Ancient Peruvian featherwork at the Metropolitan Museum, New York
Feathered Walls: Hangings from Ancient Peru, is an installation comprising twelve spectacular feather panels made by the Wari people of southern Peru, on view in the Department of the Arts of Africa, Oceania, and the Americas at the Metropolitan Museum of Art until 2 March 2014.
Many of the panels are carbon-14 dated between about 600 and 1000 AD. Made of finely woven cotton cloth and measuring approximately 2.1 x 0.6m (7′ x 2′) on average, the panels are completely covered with the small iridescent body feathers of the blue and yellow macaw in a bold design of large rectangles. They rank among the most luxurious and unusual works created by textile artists in Peru prior to the Spanish conquest in 1532.

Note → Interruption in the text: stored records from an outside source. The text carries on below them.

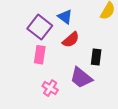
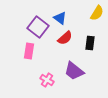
pink rectangle: (40, 55) -> (29, 51), moved
black rectangle: (96, 57) -> (90, 43), moved

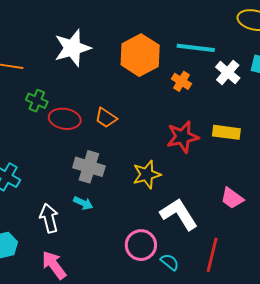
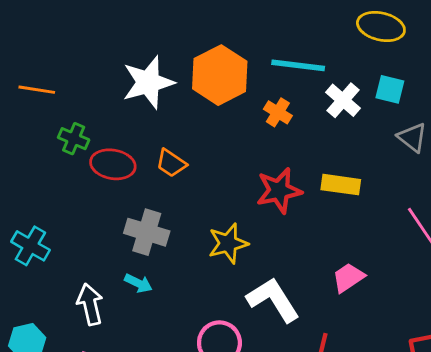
white star: (72, 48) -> (148, 82), moved
pink trapezoid: (232, 198) -> (348, 278), turned 110

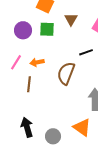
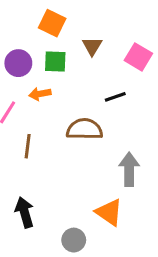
orange arrow: (37, 62) -> (40, 94), moved
brown semicircle: (66, 73) -> (84, 129), turned 70
gray circle: (53, 136) -> (74, 240), moved

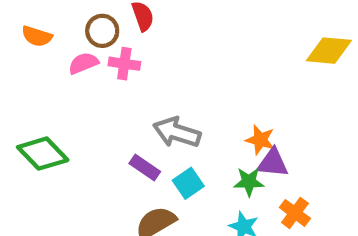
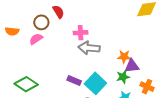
pink cross: (124, 64) -> (81, 33), moved
gray arrow: (177, 132) -> (89, 48), moved
cyan square: (188, 183) -> (95, 83), size x1.5

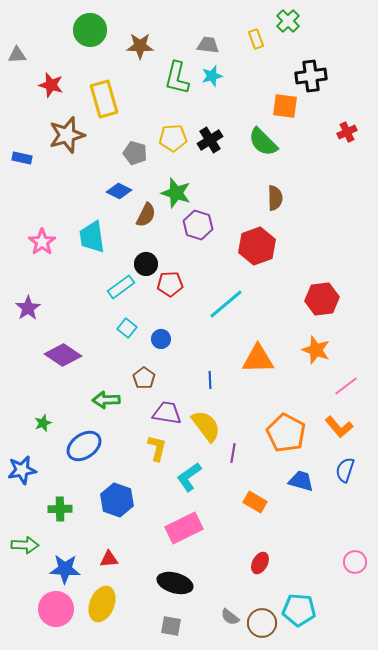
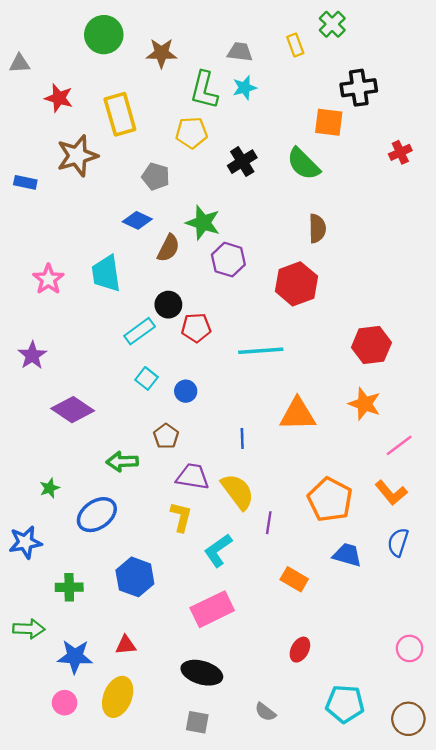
yellow pentagon: (173, 138) -> (191, 133), moved
cyan line: (226, 304) -> (261, 351), turned 36
pink circle: (56, 609) -> (65, 703), size x0.6
brown circle: (262, 623) -> (408, 719), moved

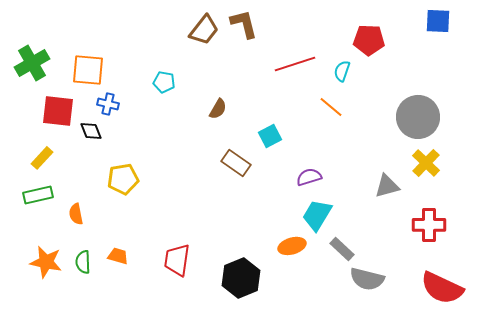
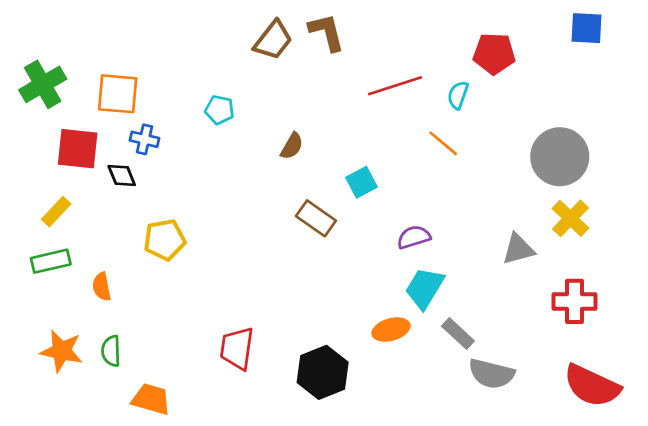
orange trapezoid: (118, 256) -> (151, 399), moved, size x1.4

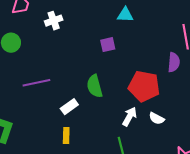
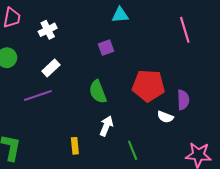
purple semicircle: (174, 62) -> (183, 100), moved
white rectangle: (69, 107) -> (51, 68), moved
white arrow: (130, 116) -> (106, 126), moved

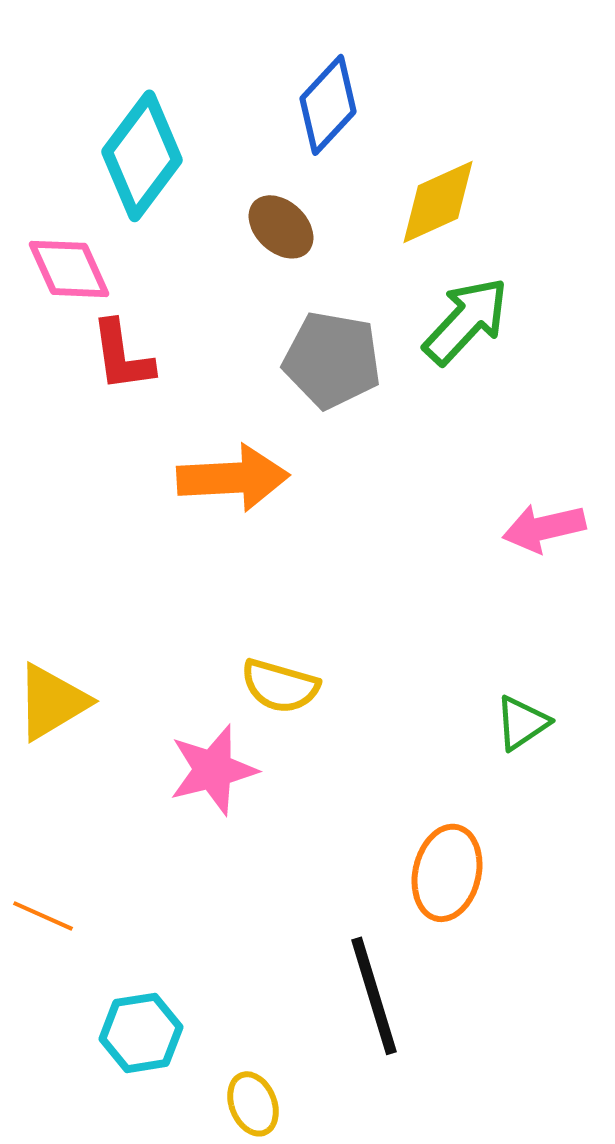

The panels were reportedly part of a group of 96 excavated in 1943 by local people near the village of La Victoria in the Ocoña Valley, where it joins with the Churunga Valley on the far south coast of Peru. The find is considered the largest discovery of feather arts in ancient Peru. Said to have been found rolled up in large ceramic jars decorated with mythological imagery, many of the panels are very well preserved. Ten of them were acquired by Nelson A. Rockefeller in the 1950s and bequeathed to the Met in 1979.